# Фрагмент текста
::::::

По отношению к будущему вообще и к наступающему году в частности у каждого из нас – множество надежд, желаний, ожиданий, мечтаний о новой лучшей жизни. Если бы пред нашими глазами раскрылись сердца всех здесь присутствующих, с их сокровенными чувствами и помыслами, то сколько бы получилось разнообразных мыслей, намерений, планов и задач! Но все они объединяются в одном слове «счастье»: мы все желаем лучшей жизни, мы все неудержимо, инстинктивно и во что бы то ни стало стремимся быть счастливыми. И так из года в год. Но год проходит, надежды многих не сбываются, многих постигает то, чего они не ожидали, а все-таки бедное сердце чего-то ждет от жизни, какого-то особенного счастья, верит в него, надеется, особенно в дни нового года. И только горький опыт заставляет нас сознательно отнестись к действительности и задать тревожный вопрос: да где же это лучшая жизнь, в чем заключается счастье?

::::::

# Записанные сведения

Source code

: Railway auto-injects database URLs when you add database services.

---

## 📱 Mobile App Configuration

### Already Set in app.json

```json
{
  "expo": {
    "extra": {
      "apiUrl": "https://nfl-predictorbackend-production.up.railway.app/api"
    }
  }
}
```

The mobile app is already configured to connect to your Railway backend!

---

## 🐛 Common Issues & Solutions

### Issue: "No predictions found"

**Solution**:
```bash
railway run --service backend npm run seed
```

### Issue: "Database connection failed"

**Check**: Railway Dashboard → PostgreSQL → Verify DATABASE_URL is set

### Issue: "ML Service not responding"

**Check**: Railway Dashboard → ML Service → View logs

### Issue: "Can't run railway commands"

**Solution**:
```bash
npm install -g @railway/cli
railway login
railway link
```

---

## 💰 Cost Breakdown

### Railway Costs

::::::

# Задания
A - Ответьте на вопросы по фрагменту текста:
(i) В каком одном слове объединяются все мысли, намерения, планы и задачи?
(ii) Что происходит с надеждами многих, когда год проходит?
(iii) Что заставляет нас сознательно отнестись к действительности?
B - Изложите содержание фрагмента текста в двух предложениях.

# Ответы
A -
(i) В слове «счастье».
(ii) Надежды многих не сбываются, и многих постигает то, чего они не ожидали.
(iii) Только горький опыт.

B - У каждого человека много надежд и ожиданий, связанных с будущим и с наступающим годом, и все они объединяются в стремлении быть счастливыми. Однако надежды многих не сбываются, и лишь горький опыт заставляет сознательно спросить, в чём заключается счастье.